• _To do_
Without any images, write the data out exactly as it appears.

• _Exercise data_
▶
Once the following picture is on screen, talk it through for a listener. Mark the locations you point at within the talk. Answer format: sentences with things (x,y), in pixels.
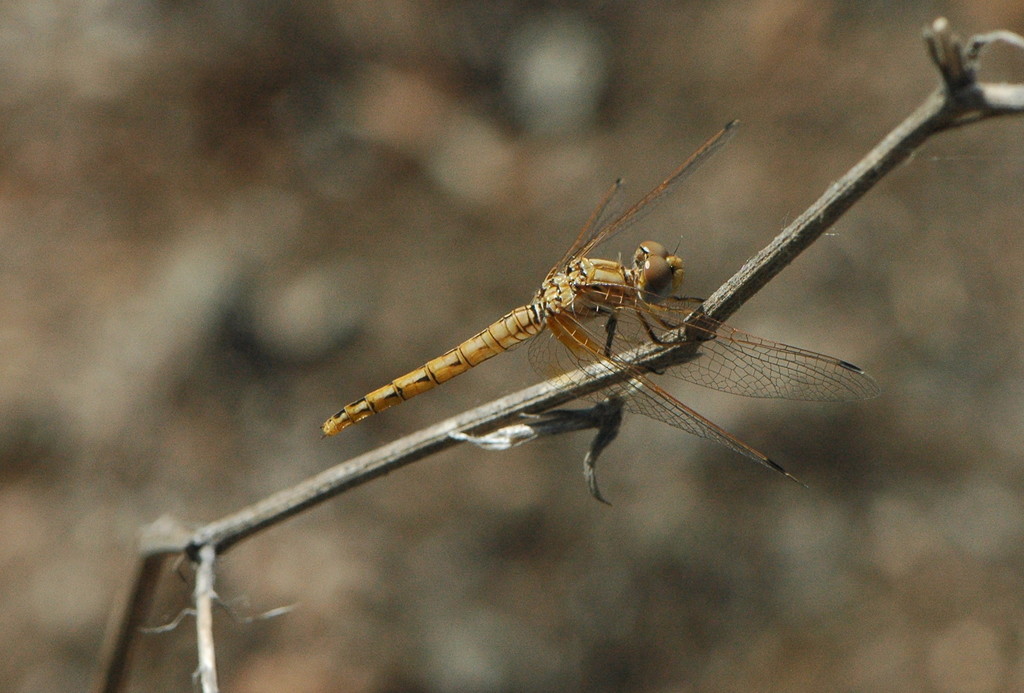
In this image, we can see a fly (486,349) on the stem (374,473) and the background (415,501) is blurry.
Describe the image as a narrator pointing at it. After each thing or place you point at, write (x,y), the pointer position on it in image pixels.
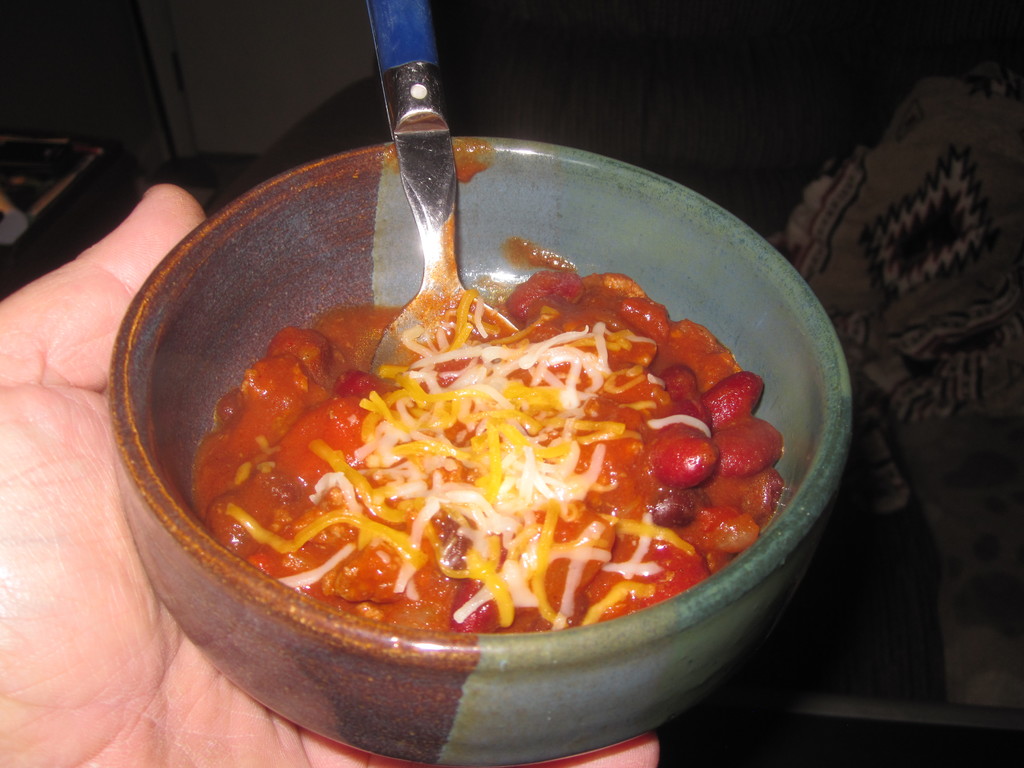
In this image we can see a person's hand (78,388), holding a bowl (683,211) with some food (486,336) and a spoon (419,151), also we can see the background (841,117) is blurred.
◀
• _Answer to this exercise_
Once the following picture is on screen, talk it through for a listener. Mark the locations you point at within the talk. Answer format: sentences with things (x,y), in pixels.
In this image, we can see a fly (486,349) on the stem (374,473) and the background (415,501) is blurry.
Describe the image as a narrator pointing at it. After each thing or place you point at, write (x,y), the pointer position on it in image pixels.
In this image we can see a person's hand (78,388), holding a bowl (683,211) with some food (486,336) and a spoon (419,151), also we can see the background (841,117) is blurred.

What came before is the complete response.